Like DENV and WNV, LISE predicted sites in the FMDV polymerase that share similar locations and electrostatic properties with the HCV NNI-2 and NNI-3 pockets (figures 6, ,77 and and9).9). In a similar manner to DENV and WNV, the predicted site 1 is not as large as NNI-2 but also possesses a groove that spans the majority of its length. It is located on a region of the enzyme surface that is similar to NNI-2 (figure 9). However, it differs from NNI-2 in that it is located at the junction of the thumb and palm domains and includes residues from each domain whereas NNI-2 contains only thumb residues. Sites 2 and 3 when combined occupy a location in the central cavity of the enzyme much like NNI-3. Also, sites 2 and 3 display a ratio of positive and negative charges that is similar to that present in the HCV NNI-3 site (figure 7). These results further support our hypothesis that structural information for one viral polymerase may be used to garner new insights regarding another, even if they possess considerable structural differences. Our findings suggest that despite the genetic and structural differences between the FMDV and HCV polymerases, allosteric sites in the two enzymes have similar geometric and chemical properties. Thus, it may be possible to target these sites with allosteric inhibitors that are similarly shaped.

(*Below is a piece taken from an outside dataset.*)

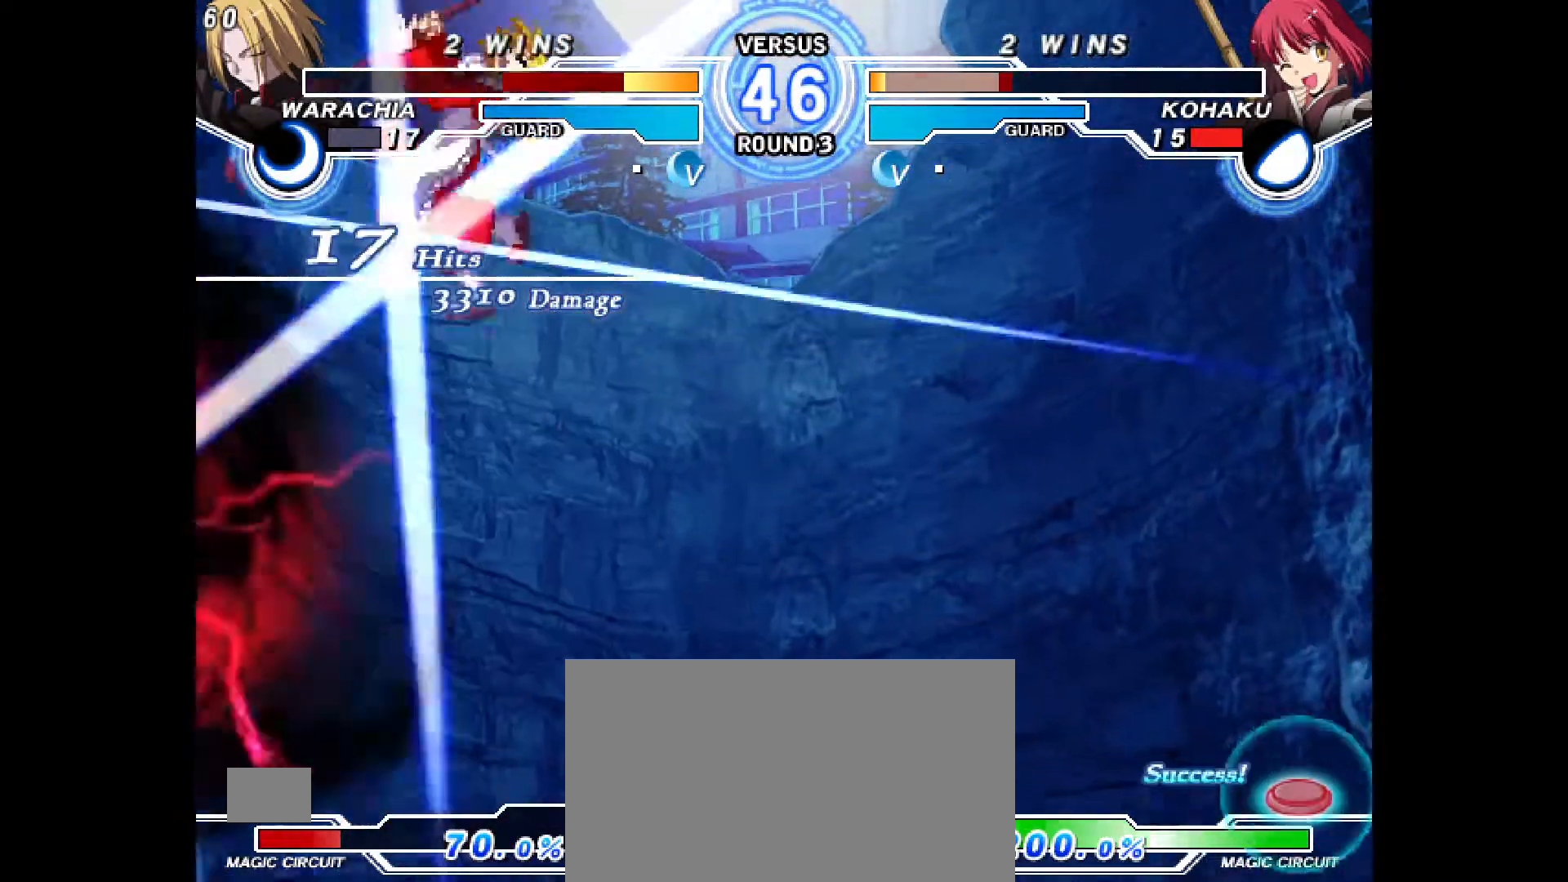
{"buttons": [], "events": [[67, "CIRCLE", "up"], [67, "CROSS", "up"], [100, "DPAD_LEFT", "up"]]}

Biochemical experiments combined with computational studies provide insight into how inhibitors bound to the HCV NNI-2 and NNI-3 pockets achieve allosteric inhibition. Both NNI-2 and NNI-3 inhibitors have been shown to disrupt an early stage of replication that precedes elongation (Ruebsam, Webber et al. 2008, Ontoria, Rydberg et al. 2009). Molecular simulations by our group suggest that inhibitors of the NNI-2 and NNI-3 pockets generally restrict protein fluctuations and disrupt motions observed in the free enzyme (Davis and Thorpe 2013, Brown and Thorpe 2015, Davis, Brown et al. 2015). In addition, both type of inhibitors altered correlated motions within enzyme functional motifs in a manner that may disfavor the normal cycle of replication. Specifically, these functional regions are thought to play roles in binding of template, the nascent 3’-end or nascent RNA duplex (Moustafa, Shen et al. 2011, Sesmero and Thorpe 2015). Thus, the NNI-2 and NNI-3 allosteric pockets may communicate with residues involved in the binding of template and newly synthesized RNA strands as well as those required to transition to the elongation stage of genome replication. Consequently, the putative allosteric sites identified in the current work may share these functional properties and allow the enzymes to be inhibited in a similar manner to the HCV polymerase.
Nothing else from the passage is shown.